Wrapped BTC (WBTC) hingegen wird gehandelt fast sekündlich Ethereum DeFi Ökosystem. BTC kann theoretisch auch über L2-Chains transferiert werden, obwohl diese nur einen sehr kleinen Teil des gesamten Bitcoin-Angebots kontrollieren. Babylon Labs ist nach wie vor das größte Programm für Non-Custodial-BTC-Staking und hält derzeit einen 5,27 Milliarden US-Dollar Wert von
Die geringe Anzahl an Transaktionen fällt mit einem stetig sinkenden BTC-Angebot an den Börsen zusammen. Zentralisierte Märkte halten 2,32 Mio. BTC, wobei in den letzten Monaten kontinuierliche Abflüsse zu verzeichnen waren. Die Reserven der Miner stiegen ebenfalls leicht an und verharrten bei 1,8 Mio. BTC.

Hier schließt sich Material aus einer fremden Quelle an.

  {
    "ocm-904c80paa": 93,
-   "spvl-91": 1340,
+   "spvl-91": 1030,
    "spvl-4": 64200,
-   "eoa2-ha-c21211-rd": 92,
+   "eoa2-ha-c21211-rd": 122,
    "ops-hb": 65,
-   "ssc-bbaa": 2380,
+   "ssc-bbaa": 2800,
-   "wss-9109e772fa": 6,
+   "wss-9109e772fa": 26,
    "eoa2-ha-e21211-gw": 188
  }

Was die Inhaber betrifft, so behalten die kürzlich gekauften Coins, während Wale, die die Coins über 5-7 Jahre gehalten haben, einen Teil ihrer Bestände veräußert haben.

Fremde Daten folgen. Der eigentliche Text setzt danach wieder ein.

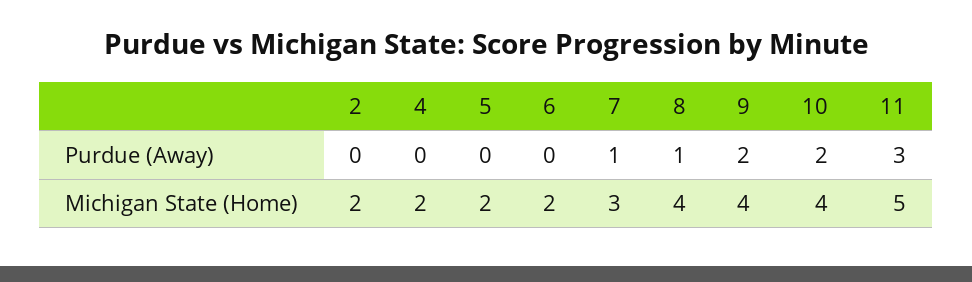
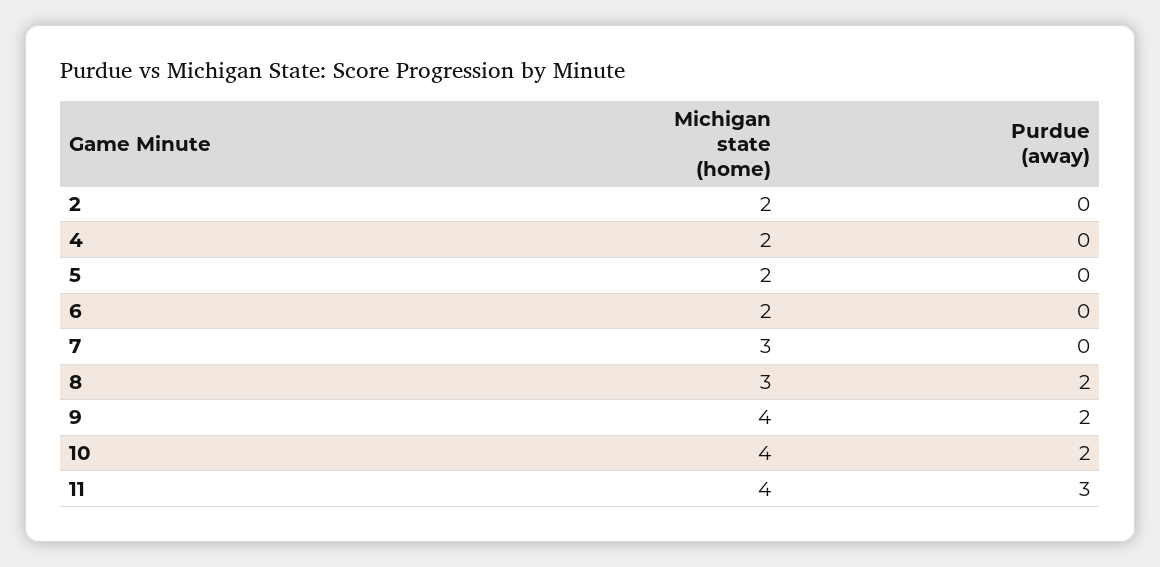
  {
    "2": {
      "Purdue (Away)": 0,
      "Michigan State (Home)": 2
    },
    "4": {
      "Purdue (Away)": 0,
      "Michigan State (Home)": 2
    },
    "5": {
      "Purdue (Away)": 0,
      "Michigan State (Home)": 2
    },
    "6": {
      "Purdue (Away)": 0,
      "Michigan State (Home)": 2
    },
    "7": {
-     "Purdue (Away)": 1,
+     "Purdue (Away)": 0,
      "Michigan State (Home)": 3
    },
    "8": {
-     "Purdue (Away)": 1,
+     "Purdue (Away)": 2,
-     "Michigan State (Home)": 4
+     "Michigan State (Home)": 3
    },
    "9": {
      "Purdue (Away)": 2,
      "Michigan State (Home)": 4
    },
    "10": {
      "Purdue (Away)": 2,
      "Michigan State (Home)": 4
    },
    "11": {
      "Purdue (Away)": 3,
-     "Michigan State (Home)": 5
+     "Michigan State (Home)": 4
    }
  }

Wird Bitcoin -Mining nachhaltig sein?
Die Nutzung des Bitcoin-Netzwerks nur für minimale Transaktionen wirft die Frage nach dem Schicksal der Miner bei der nächsten Halbierung der Blockbelohnung auf. Aufgrund der geringen Blockbelohnung könnte das Mining langfristig auf Transaktionsgebühren angewiesen sein, um rentabel zu sein.
Selbst wenn der Bitcoin-Kurs bei jeder Halbierung steigt, reichen die Transaktionsgebühren nicht aus, um das Netzwerk zu finanzieren. Transaktionsgebühren sind erst dann relevant, wenn die Blöcke umkämpft sind und eine höhere Gebühr für die Aufnahme von Transaktionen erforderlich ist.
Selbst mit einem leeren Mempool sind manche Mining-Anlagen rentabel. Die Bitcoin Hashrate ist so hoch wie nie zuvor, da Miner weiterhin um die vergleichsweise hohe Blockbelohnung konkurrieren. Trotzdem deuten die jüngsten Transaktionsverlangsamungen darauf hin, dass Bitcoin als „digitales Gold“ möglicherweise nicht nachhaltig ist, wenn Miner weder die Gebühren noch die Blockbelohnungen decken können.
Ein Teil des Datenverkehrs von BTC wurde zusammen mit anderen L2-Lösungen oder Wrapped Token auf das Lightning-Netzwerk verlagert. BTC könnte als Basisschicht, dem Modell von Ethereumfolgend, Gebühren von seinen L2-Chains oder anderen Projekten erhalten.